Osama’s death picture may be wanted all over the internet, but Osama’s death itself is now giving rise to the inevitable debate about its legality and the ‘wanted dead or alive’ issue.

If captured, imagine the issue facing the Trial of Osama bin Laden. This would have eclipsed any OJ trial and been a media-fest like nothing witnessed in the world. Inevitably it would create the most complex and involved legal proceeding in American history.

Issues would have abounded, from the legality of his being seized to the forum – military or criminal? – Guantanamo or US? His representation, his rights, his ability to see others . . it would be an endless array of legal threats, issues and appeals.

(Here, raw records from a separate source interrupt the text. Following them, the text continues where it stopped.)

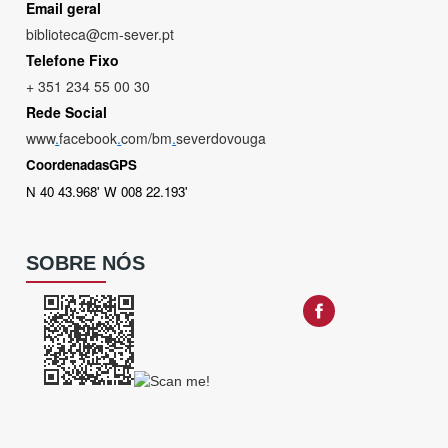
Email geral
biblioteca@cm-sever.pt
Telefone Fixo
+ 351 234 55 00 30
Rede Social
www
.
facebook
.
com/bm
.
severdovouga
CoordenadasGPS
N 40 43.968' W 008 22.193'
SOBRE NÓS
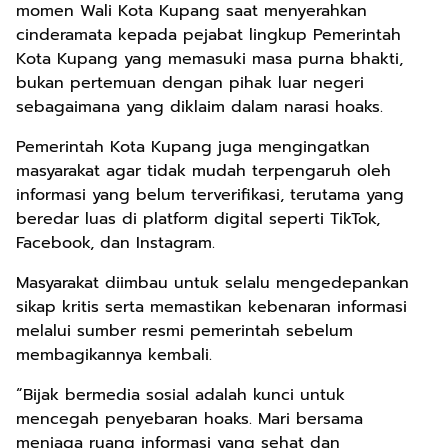
momen Wali Kota Kupang saat menyerahkan
cinderamata kepada pejabat lingkup Pemerintah
Kota Kupang yang memasuki masa purna bhakti,
bukan pertemuan dengan pihak luar negeri
sebagaimana yang diklaim dalam narasi hoaks.
Pemerintah Kota Kupang juga mengingatkan
masyarakat agar tidak mudah terpengaruh oleh
informasi yang belum terverifikasi, terutama yang
beredar luas di platform digital seperti TikTok,
Facebook, dan Instagram.
Masyarakat diimbau untuk selalu mengedepankan
sikap kritis serta memastikan kebenaran informasi
melalui sumber resmi pemerintah sebelum
membagikannya kembali.
“Bijak bermedia sosial adalah kunci untuk
mencegah penyebaran hoaks. Mari bersama
menjaga ruang informasi yang sehat dan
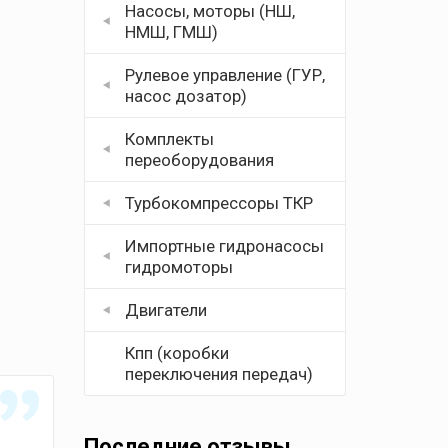
Насосы, моторы (НШ,
НМШ, ГМШ)
Рулевое управление (ГУР,
насос дозатор)
Комплекты
переоборудования
Турбокомпрессоры ТКР
Импортные гидронасосы
гидромоторы
Двигатели
Кпп (коробки
переключения передач)
Последние отзывы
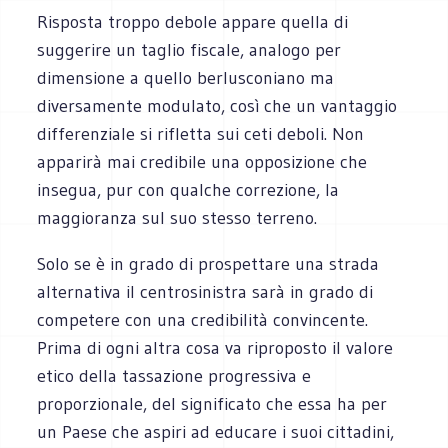
Risposta troppo debole appare quella di
suggerire un taglio fiscale, analogo per
dimensione a quello berlusconiano ma
diversamente modulato, così che un vantaggio
differenziale si rifletta sui ceti deboli. Non
apparirà mai credibile una opposizione che
insegua, pur con qualche correzione, la
maggioranza sul suo stesso terreno.
Solo se è in grado di prospettare una strada
alternativa il centrosinistra sarà in grado di
competere con una credibilità convincente.
Prima di ogni altra cosa va riproposto il valore
etico della tassazione progressiva e
proporzionale, del significato che essa ha per
un Paese che aspiri ad educare i suoi cittadini,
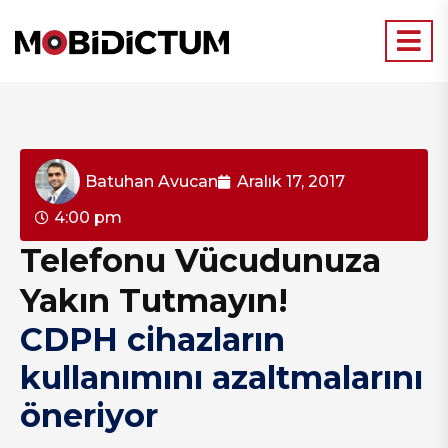
Batuhan Avucan
Aralık 17, 2017
4:00 pm
Telefonu Vücudunuza
Yakın Tutmayın!
CDPH cihazların
kullanımını azaltmalarını
öneriyor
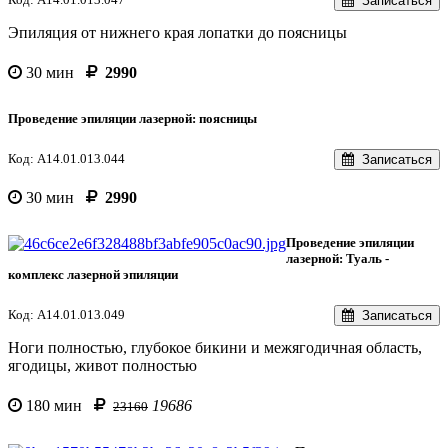
Записаться
Эпиляция от нижнего края лопатки до поясницы
30 мин
2990
Проведение эпиляции лазерной: поясницы
Код: A14.01.013.044
Записаться
30 мин
2990
Проведение эпиляции
лазерной: Туаль -
комплекс лазерной эпиляции
Код: A14.01.013.049
Записаться
Ноги полностью, глубокое бикини и межягодичная область,
ягодицы, живот полностью
180 мин
19686
23160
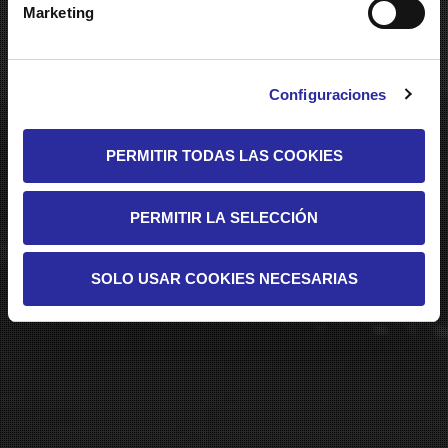
Marketing
Configuraciones
PERMITIR TODAS LAS COOKIES
PERMITIR LA SELECCIÓN
SOLO USAR COOKIES NECESARIAS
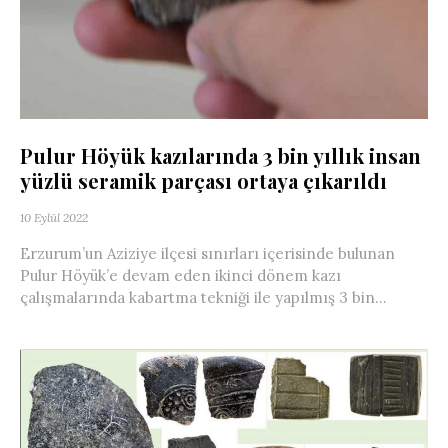
Pulur Höyük kazılarında 3 bin yıllık insan
yüzlü seramik parçası ortaya çıkarıldı
10 Eylül 2022
Erzurum’un Aziziye ilçesi sınırları içerisinde bulunan
Pulur Höyük’e devam eden ikinci dönem kazı
çalışmalarında kabartma tekniği ile yapılmış 3 bin...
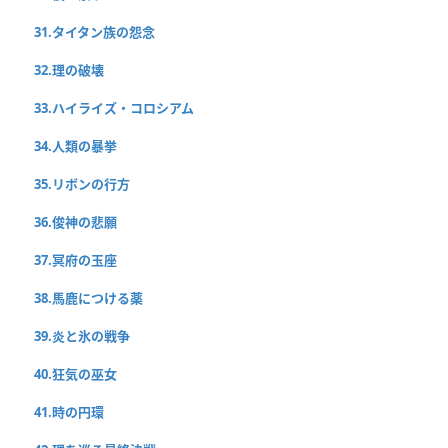
31.タイタン族の怨念
32.理の破壊
33.ハイライズ・コロシアム
34.人類の暴挙
35.リボンの行方
36.俊神の悲願
37.冥府の玉座
38.馬鹿につける薬
39.炎と氷の戦争
40.狂気の巫女
41.時の円環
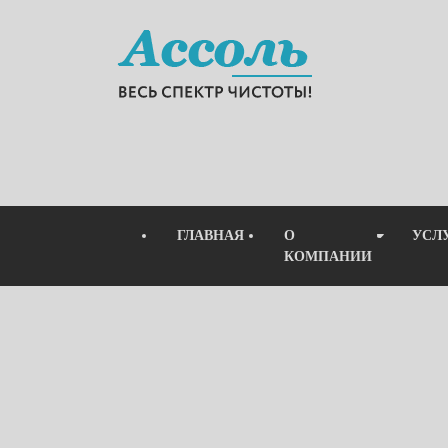
ГЛАВНАЯ
О
УСЛ
КОМПАНИИ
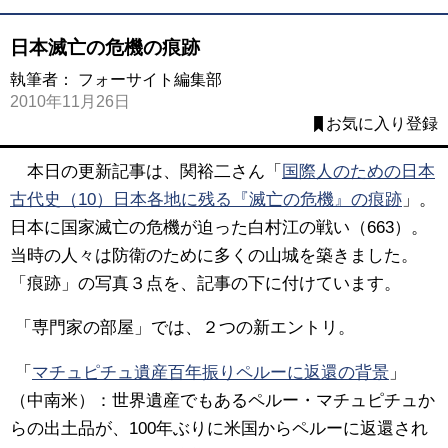
日本滅亡の危機の痕跡
執筆者：
フォーサイト編集部
2010年11月26日
お気に入り登録
本日の更新記事は、関裕二さん「
国際人のための日本
古代史（10）日本各地に残る『滅亡の危機』の痕跡
」。
日本に国家滅亡の危機が迫った白村江の戦い（663）。
当時の人々は防衛のために多くの山城を築きました。
「痕跡」の写真３点を、記事の下に付けています。
「専門家の部屋」では、２つの新エントリ。
「
マチュピチュ遺産百年振りペルーに返還の背景
」
（中南米）：世界遺産でもあるペルー・マチュピチュか
らの出土品が、100年ぶりに米国からペルーに返還され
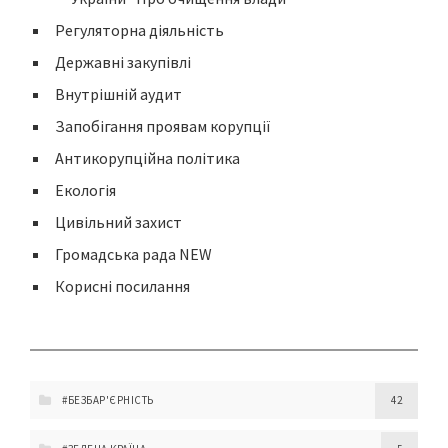
Регуляторна діяльність
Державні закупівлі
Внутрішній аудит
Запобігання проявам корупції
Антикорупційна політика
Екологія
Цивільний захист
Громадська рада NEW
Корисні посилання
#БЕЗБАР'ЄРНІСТЬ
42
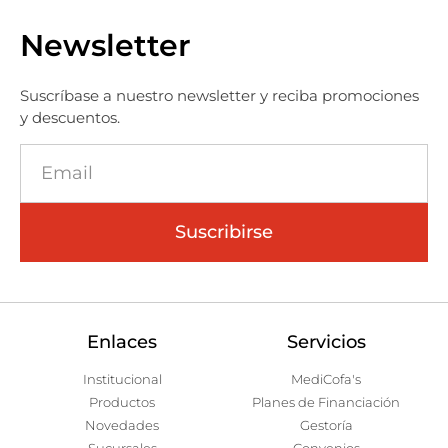
Newsletter
Suscríbase a nuestro newsletter y reciba promociones
y descuentos.
Suscribirse
Enlaces
Servicios
Institucional
MediCofa's
Productos
Planes de Financiación
Novedades
Gestoría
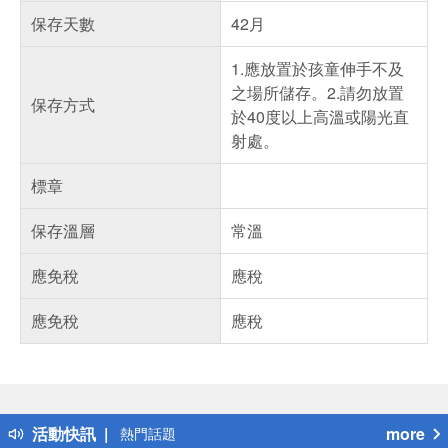
保存天數
42月
1.應放置於孩童伸手不及
之場所儲存。2.請勿放置
保存方式
於40度以上高溫或陽光直
射處。
標章
保存溫層
常溫
應免稅
應稅
應免稅
應稅
偏遠地區配送
詐騙網頁！請小心！
得獎公告
活動快訊
more
熱門話題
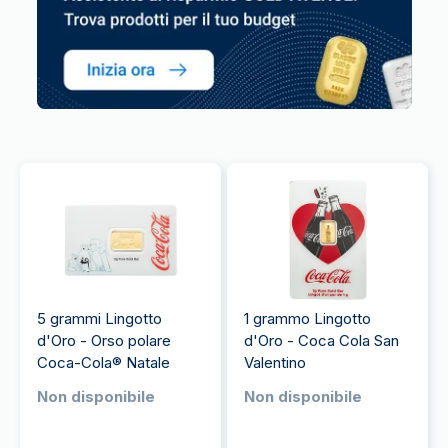
5 grammi Lingotto
1 grammo Lingotto
d'Oro - Orso polare
d'Oro - Coca Cola San
Coca-Cola® Natale
Valentino
Non disponibile
Non disponibile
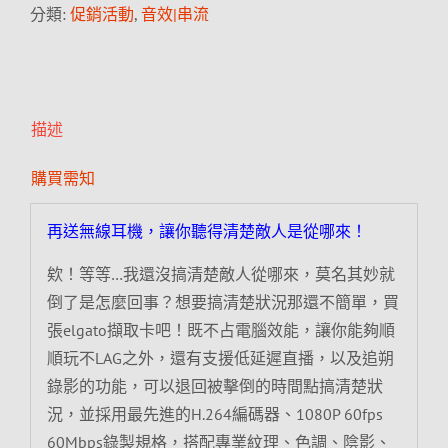
分類:
促銷活動
,
音效|串流
描述
購買需知
再送無線耳機，讓你聽得清楚敵人是從哪來！
欸！等等…我還沒搞清楚敵人從哪來，莫名其妙就
倒了是怎麼回事？想要搞清楚狀況那還不簡單，買
張elgato擷取卡吧！既不占電腦效能，讓你能夠順
順玩不LAG之外，還有支援低延遲直播，以及追朔
錄影的功能，可以退回被擊倒的時間點搞清楚狀
況，並採用最先進的H.264編碼器、1080P 60fps
60Mbps錄製規格，搭配專業紋理、色調、陰影、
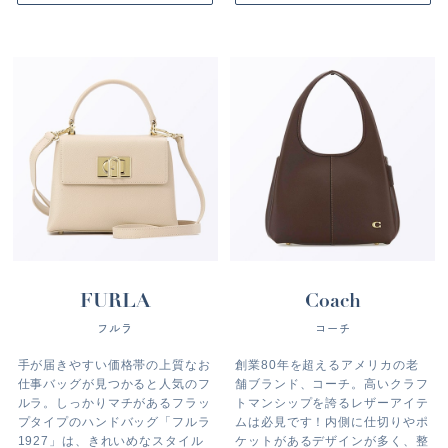
FURLA
Coach
フルラ
コーチ
手が届きやすい価格帯の上質なお
創業80年を超えるアメリカの老
仕事バッグが見つかると人気のフ
舗ブランド、コーチ。高いクラフ
ルラ。しっかりマチがあるフラッ
トマンシップを誇るレザーアイテ
プタイプのハンドバッグ「フルラ
ムは必見です！内側に仕切りやポ
1927」は、きれいめなスタイル
ケットがあるデザインが多く、整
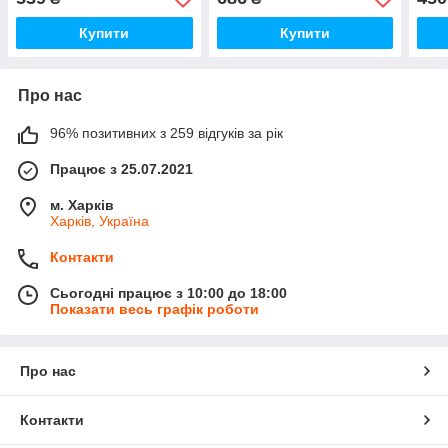
Купити
Купити
Про нас
96% позитивних з 259 відгуків за рік
Працює з 25.07.2021
м. Харків
Харків, Україна
Контакти
Сьогодні працює з 10:00 до 18:00
Показати весь графік роботи
Про нас
Контакти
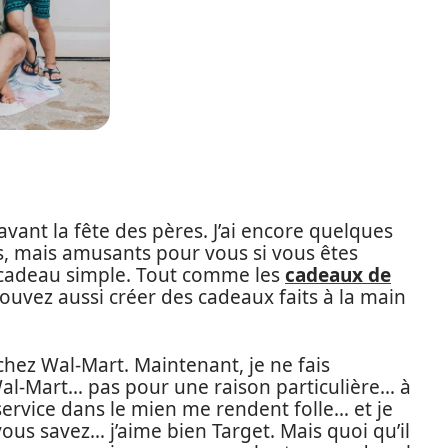
vant la fête des pères. J’ai encore quelques
s, mais amusants pour vous si vous êtes
e cadeau simple. Tout comme les
cadeaux de
pouvez aussi créer des cadeaux faits à la main
 chez Wal-Mart. Maintenant, je ne fais
l-Mart… pas pour une raison particulière… à
le service dans le mien me rendent folle… et je
ous savez… j’aime bien Target. Mais quoi qu’il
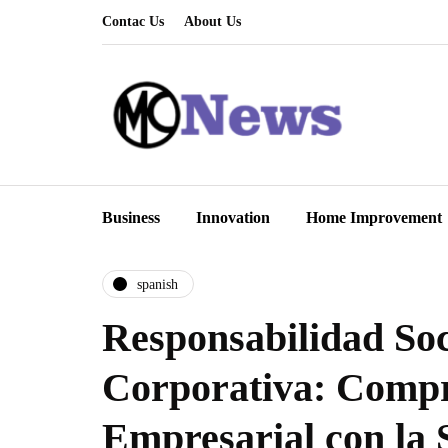
Contac Us
About Us
Business
Innovation
Home Improvement
spanish
Responsabilidad Soc
Corporativa: Comp
Empresarial con la 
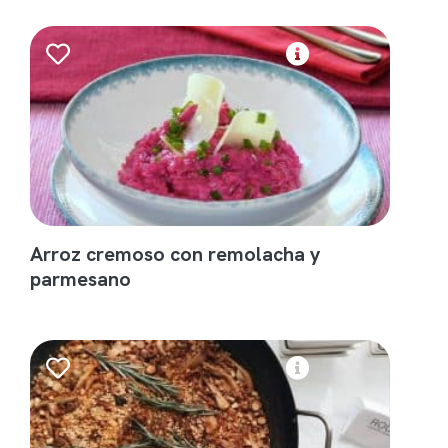
Arroz cremoso con remolacha y
parmesano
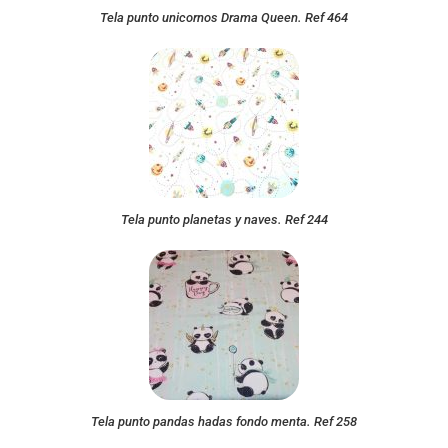
Tela punto unicornos Drama Queen. Ref 464
Tela punto planetas y naves. Ref 244
Tela punto pandas hadas fondo menta. Ref 258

One blogger quoted the historian Hubert Bancroft who wrote about the Wild West and its predisposition towards violent justice and lynch law.
As one blogger Tim Stanley said:”In the past decade, some Americans have talked about “putting Osama on trial”. But those that did inevitably sounded slightly less desirous of justice than those who talked of personally putting a bullet between his eyes. For Osama must not just be caught, the public had decided, but be hunted down and killed. Even John Kerry, the figurehead for doubt and indecision in 2004, promised that much.”

COuld Osama have represented himself and used it as a further stage for propaganda?

Still, as the New Yorker noted in a column, the apparently universal acclaim for the killing represents a major shift in American perceptions of such actions. Following the revelations of C.I.A. assassination plots by the Church Committee, in the nineteen-seventies, President Ford issued Executive Order 11905 (later 12333), which stated,

No employee of the United States Government shall engage in, or conspire to engage in, political assassination.

It may be a shift in policy for the US. But most seem to agree, Osama’s death picture may not be around (publically just yet) but he is far better dead than alive for a whole lot of reasons.